— Task details —
Below are records to repeat exactly. Omit the pictures from the copy.

— Source data —
■ ■ ■ ■

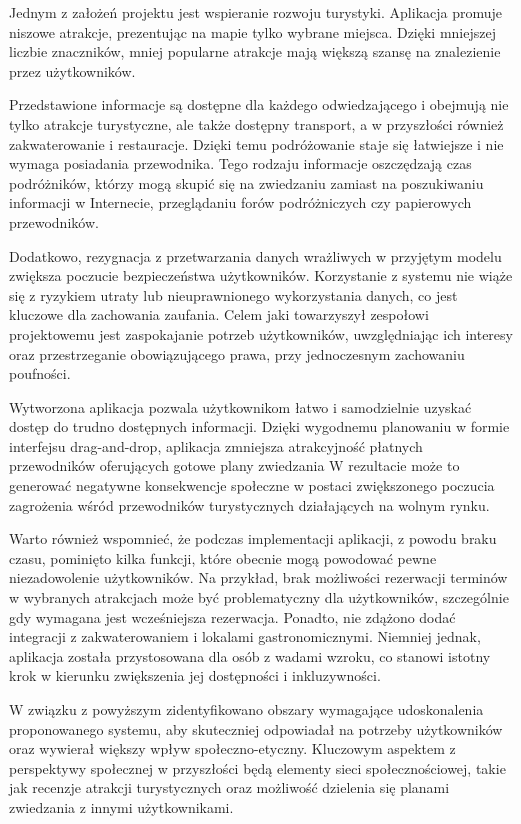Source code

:\indent Jednym z założeń projektu jest wspieranie rozwoju turystyki.
Aplikacja promuje niszowe atrakcje, prezentując na mapie tylko wybrane miejsca.
Dzięki mniejszej liczbie znaczników, mniej popularne atrakcje mają większą szansę na znalezienie przez użytkowników.

\indent Przedstawione informacje są dostępne dla każdego odwiedzającego i obejmują nie tylko atrakcje turystyczne, ale także dostępny transport, a w przyszłości również zakwaterowanie i restauracje.
Dzięki temu podróżowanie staje się łatwiejsze i nie wymaga posiadania przewodnika.
Tego rodzaju informacje oszczędzają czas podróżników, którzy mogą skupić się na zwiedzaniu zamiast na poszukiwaniu informacji w Internecie, przeglądaniu forów podróżniczych czy papierowych przewodników.

\indent Dodatkowo, rezygnacja z przetwarzania danych wrażliwych w przyjętym modelu zwiększa poczucie bezpieczeństwa użytkowników.
Korzystanie z systemu nie wiąże się z ryzykiem utraty lub nieuprawnionego wykorzystania danych, co jest kluczowe dla zachowania zaufania.
Celem jaki towarzyszył zespołowi projektowemu jest zaspokajanie potrzeb użytkowników, uwzględniając ich interesy oraz przestrzeganie obowiązującego prawa, przy jednoczesnym zachowaniu poufności.

\indent Wytworzona aplikacja pozwala użytkownikom łatwo i samodzielnie uzyskać dostęp do trudno dostępnych informacji.
Dzięki wygodnemu planowaniu w formie interfejsu drag-and-drop, aplikacja zmniejsza atrakcyjność płatnych przewodników oferujących gotowe plany zwiedzania
W rezultacie może to generować negatywne konsekwencje społeczne w postaci zwiększonego poczucia zagrożenia wśród przewodników turystycznych działających na wolnym rynku.

\indent Warto również wspomnieć, że podczas implementacji aplikacji, z powodu braku czasu, pominięto kilka funkcji, które obecnie mogą powodować pewne niezadowolenie użytkowników.
Na przykład, brak możliwości rezerwacji terminów w wybranych atrakcjach może być problematyczny dla użytkowników, szczególnie gdy wymagana jest wcześniejsza rezerwacja.
Ponadto, nie zdążono dodać integracji z zakwaterowaniem i lokalami gastronomicznymi.
Niemniej jednak, aplikacja została przystosowana dla osób z wadami wzroku, co stanowi istotny krok w kierunku zwiększenia jej dostępności i inkluzywności.

\indent W związku z powyższym zidentyfikowano obszary wymagające udoskonalenia proponowanego systemu, aby skuteczniej odpowiadał na potrzeby użytkowników oraz wywierał większy wpływ społeczno-etyczny.
Kluczowym aspektem z perspektywy społecznej w przyszłości będą elementy sieci społecznościowej, takie jak recenzje atrakcji turystycznych oraz możliwość dzielenia się planami zwiedzania z innymi użytkownikami.

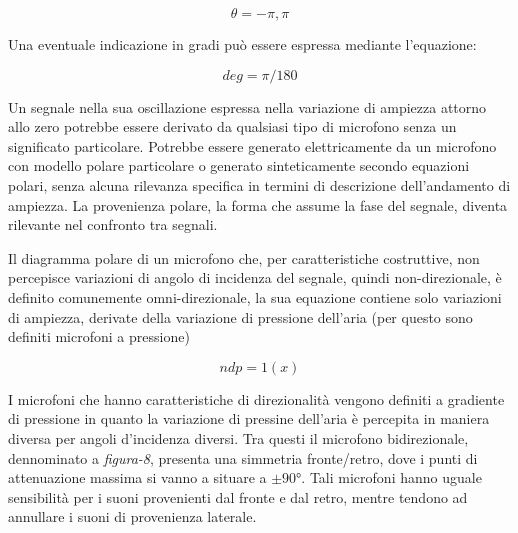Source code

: \begin{equation}
\theta = -\pi,\pi
\label{eq:rad}
\end{equation}

Una eventuale indicazione in gradi può essere espressa mediante l'equazione:

\begin{equation}
deg = \pi/180
\label{eq:deg2rad}
\end{equation}

Un segnale nella sua oscillazione espressa nella variazione di ampiezza
attorno allo zero potrebbe essere derivato da qualsiasi tipo di microfono senza
un significato particolare. Potrebbe essere generato elettricamente da un
microfono con modello polare particolare o generato sinteticamente secondo equazioni polari, senza
alcuna rilevanza specifica in termini di descrizione dell'andamento di ampiezza.
La provenienza polare, la forma che assume la fase del segnale, diventa rilevante nel confronto tra segnali.

Il diagramma polare di un microfono che, per caratteristiche costruttive, non
percepisce variazioni di angolo di incidenza del segnale, quindi non-direzionale,
è definito comunemente omni-direzionale, la sua equazione contiene solo
variazioni di ampiezza, derivate della variazione di pressione dell'aria
(per questo sono definiti microfoni a pressione)

\begin{equation}
ndp = 1(x)
\label{eq:omni}
\end{equation}


I microfoni che hanno caratteristiche di direzionalità vengono definiti a
gradiente di pressione in quanto la variazione di pressine dell'aria è percepita
in maniera diversa per angoli d'incidenza diversi. Tra questi il microfono bidirezionale,
dennominato a \emph{figura-8}, presenta una simmetria fronte/retro, dove i punti di
attenuazione massima si vanno a situare a $\pm90°$. Tali microfoni hanno uguale
sensibilità per i suoni provenienti dal fronte e dal retro, mentre tendono ad
annullare i suoni di provenienza laterale.

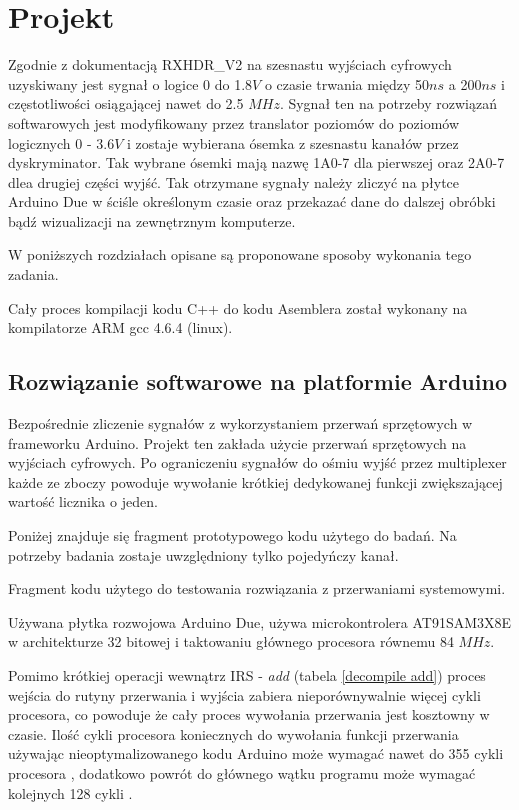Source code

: \documentclass[a4paper,12pt]{article}
\begin{document}
\section{Projekt}

Zgodnie z dokumentacją RXHDR\_V2 \cite{master} na szesnastu wyjściach cyfrowych uzyskiwany jest sygnał o logice 0 do 1.8$V$ o czasie trwania między 50$ns$ a 200$ns$ i częstotliwości osiągającej nawet do 2.5 $MHz$.
Sygnał ten na potrzeby rozwiązań softwarowych jest modyfikowany przez translator poziomów do poziomów logicznych 0 - 3.6$V$ i zostaje wybierana ósemka z szesnastu kanałów przez dyskryminator.   
Tak wybrane ósemki mają nazwę 1A0-7 dla pierwszej oraz 2A0-7 dlea drugiej części wyjść.   
Tak otrzymane sygnały należy zliczyć na płytce Arduino Due w ściśle określonym czasie oraz przekazać dane do dalszej obróbki bądź wizualizacji na zewnętrznym komputerze.

W poniższych rozdziałach opisane są proponowane sposoby wykonania tego zadania. 

Cały proces kompilacji kodu C++ do kodu Asemblera został wykonany na kompilatorze ARM gcc 4.6.4 (linux). 

\subsection{Rozwiązanie softwarowe na platformie Arduino}
Bezpośrednie zliczenie sygnałów z wykorzystaniem przerwań sprzętowych w frameworku Arduino. Projekt ten zakłada użycie przerwań sprzętowych na wyjściach cyfrowych. 
Po ograniczeniu sygnałów do ośmiu wyjść przez multiplexer każde ze zboczy powoduje wywołanie krótkiej dedykowanej funkcji zwiększającej wartość licznika o jeden. 

Poniżej znajduje się fragment prototypowego kodu użytego do badań. Na potrzeby badania zostaje uwzględniony tylko pojedyńczy kanał.

\begin{kod}
        
        \caption{Fragment kodu użytego do testowania rozwiązania z przerwaniami systemowymi.}
        \label{code_ard_IRS}
\end{kod}


Używana płytka rozwojowa Arduino Due, używa microkontrolera AT91SAM3X8E w architekturze 32 bitowej i taktowaniu głównego procesora równemu 84 $MHz$.

Pomimo krótkiej operacji wewnątrz IRS - \textit{add} (tabela \ref{decompile add}) proces wejścia do rutyny przerwania i wyjścia zabiera nieporównywalnie więcej cykli procesora, co powoduje że cały proces wywołania przerwania jest kosztowny w czasie. 
Ilość cykli procesora koniecznych do wywołania funkcji przerwania używając nieoptymalizowanego kodu Arduino może wymagać nawet do 355 cykli procesora \cite{ard_opt_git}, dodatkowo powrót do głównego wątku programu może wymagać kolejnych 128 cykli \cite{ard_opt_git}.
\end{document}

■ ■ ■ ■

— Task result —
Source code

:\indent Jednym z założeń projektu jest wspieranie rozwoju turystyki.
Aplikacja promuje niszowe atrakcje, prezentując na mapie tylko wybrane miejsca.
Dzięki mniejszej liczbie znaczników, mniej popularne atrakcje mają większą szansę na znalezienie przez użytkowników.

\indent Przedstawione informacje są dostępne dla każdego odwiedzającego i obejmują nie tylko atrakcje turystyczne, ale także dostępny transport, a w przyszłości również zakwaterowanie i restauracje.
Dzięki temu podróżowanie staje się łatwiejsze i nie wymaga posiadania przewodnika.
Tego rodzaju informacje oszczędzają czas podróżników, którzy mogą skupić się na zwiedzaniu zamiast na poszukiwaniu informacji w Internecie, przeglądaniu forów podróżniczych czy papierowych przewodników.

\indent Dodatkowo, rezygnacja z przetwarzania danych wrażliwych w przyjętym modelu zwiększa poczucie bezpieczeństwa użytkowników.
Korzystanie z systemu nie wiąże się z ryzykiem utraty lub nieuprawnionego wykorzystania danych, co jest kluczowe dla zachowania zaufania.
Celem jaki towarzyszył zespołowi projektowemu jest zaspokajanie potrzeb użytkowników, uwzględniając ich interesy oraz przestrzeganie obowiązującego prawa, przy jednoczesnym zachowaniu poufności.

\indent Wytworzona aplikacja pozwala użytkownikom łatwo i samodzielnie uzyskać dostęp do trudno dostępnych informacji.
Dzięki wygodnemu planowaniu w formie interfejsu drag-and-drop, aplikacja zmniejsza atrakcyjność płatnych przewodników oferujących gotowe plany zwiedzania
W rezultacie może to generować negatywne konsekwencje społeczne w postaci zwiększonego poczucia zagrożenia wśród przewodników turystycznych działających na wolnym rynku.

\indent Warto również wspomnieć, że podczas implementacji aplikacji, z powodu braku czasu, pominięto kilka funkcji, które obecnie mogą powodować pewne niezadowolenie użytkowników.
Na przykład, brak możliwości rezerwacji terminów w wybranych atrakcjach może być problematyczny dla użytkowników, szczególnie gdy wymagana jest wcześniejsza rezerwacja.
Ponadto, nie zdążono dodać integracji z zakwaterowaniem i lokalami gastronomicznymi.
Niemniej jednak, aplikacja została przystosowana dla osób z wadami wzroku, co stanowi istotny krok w kierunku zwiększenia jej dostępności i inkluzywności.

\indent W związku z powyższym zidentyfikowano obszary wymagające udoskonalenia proponowanego systemu, aby skuteczniej odpowiadał na potrzeby użytkowników oraz wywierał większy wpływ społeczno-etyczny.
Kluczowym aspektem z perspektywy społecznej w przyszłości będą elementy sieci społecznościowej, takie jak recenzje atrakcji turystycznych oraz możliwość dzielenia się planami zwiedzania z innymi użytkownikami.

Source code

: \begin{equation}
\theta = -\pi,\pi
\label{eq:rad}
\end{equation}

Una eventuale indicazione in gradi può essere espressa mediante l'equazione:

\begin{equation}
deg = \pi/180
\label{eq:deg2rad}
\end{equation}

Un segnale nella sua oscillazione espressa nella variazione di ampiezza
attorno allo zero potrebbe essere derivato da qualsiasi tipo di microfono senza
un significato particolare. Potrebbe essere generato elettricamente da un
microfono con modello polare particolare o generato sinteticamente secondo equazioni polari, senza
alcuna rilevanza specifica in termini di descrizione dell'andamento di ampiezza.
La provenienza polare, la forma che assume la fase del segnale, diventa rilevante nel confronto tra segnali.

Il diagramma polare di un microfono che, per caratteristiche costruttive, non
percepisce variazioni di angolo di incidenza del segnale, quindi non-direzionale,
è definito comunemente omni-direzionale, la sua equazione contiene solo
variazioni di ampiezza, derivate della variazione di pressione dell'aria
(per questo sono definiti microfoni a pressione)

\begin{equation}
ndp = 1(x)
\label{eq:omni}
\end{equation}


I microfoni che hanno caratteristiche di direzionalità vengono definiti a
gradiente di pressione in quanto la variazione di pressine dell'aria è percepita
in maniera diversa per angoli d'incidenza diversi. Tra questi il microfono bidirezionale,
dennominato a \emph{figura-8}, presenta una simmetria fronte/retro, dove i punti di
attenuazione massima si vanno a situare a $\pm90°$. Tali microfoni hanno uguale
sensibilità per i suoni provenienti dal fronte e dal retro, mentre tendono ad
annullare i suoni di provenienza laterale.

Source code

: \documentclass[a4paper,12pt]{article}
\begin{document}
\section{Projekt}

Zgodnie z dokumentacją RXHDR\_V2 \cite{master} na szesnastu wyjściach cyfrowych uzyskiwany jest sygnał o logice 0 do 1.8$V$ o czasie trwania między 50$ns$ a 200$ns$ i częstotliwości osiągającej nawet do 2.5 $MHz$.
Sygnał ten na potrzeby rozwiązań softwarowych jest modyfikowany przez translator poziomów do poziomów logicznych 0 - 3.6$V$ i zostaje wybierana ósemka z szesnastu kanałów przez dyskryminator.   
Tak wybrane ósemki mają nazwę 1A0-7 dla pierwszej oraz 2A0-7 dlea drugiej części wyjść.   
Tak otrzymane sygnały należy zliczyć na płytce Arduino Due w ściśle określonym czasie oraz przekazać dane do dalszej obróbki bądź wizualizacji na zewnętrznym komputerze.

W poniższych rozdziałach opisane są proponowane sposoby wykonania tego zadania. 

Cały proces kompilacji kodu C++ do kodu Asemblera został wykonany na kompilatorze ARM gcc 4.6.4 (linux). 

\subsection{Rozwiązanie softwarowe na platformie Arduino}
Bezpośrednie zliczenie sygnałów z wykorzystaniem przerwań sprzętowych w frameworku Arduino. Projekt ten zakłada użycie przerwań sprzętowych na wyjściach cyfrowych. 
Po ograniczeniu sygnałów do ośmiu wyjść przez multiplexer każde ze zboczy powoduje wywołanie krótkiej dedykowanej funkcji zwiększającej wartość licznika o jeden. 

Poniżej znajduje się fragment prototypowego kodu użytego do badań. Na potrzeby badania zostaje uwzględniony tylko pojedyńczy kanał.

\begin{kod}
        
        \caption{Fragment kodu użytego do testowania rozwiązania z przerwaniami systemowymi.}
        \label{code_ard_IRS}
\end{kod}


Używana płytka rozwojowa Arduino Due, używa microkontrolera AT91SAM3X8E w architekturze 32 bitowej i taktowaniu głównego procesora równemu 84 $MHz$.

Pomimo krótkiej operacji wewnątrz IRS - \textit{add} (tabela \ref{decompile add}) proces wejścia do rutyny przerwania i wyjścia zabiera nieporównywalnie więcej cykli procesora, co powoduje że cały proces wywołania przerwania jest kosztowny w czasie. 
Ilość cykli procesora koniecznych do wywołania funkcji przerwania używając nieoptymalizowanego kodu Arduino może wymagać nawet do 355 cykli procesora \cite{ard_opt_git}, dodatkowo powrót do głównego wątku programu może wymagać kolejnych 128 cykli \cite{ard_opt_git}.
\end{document}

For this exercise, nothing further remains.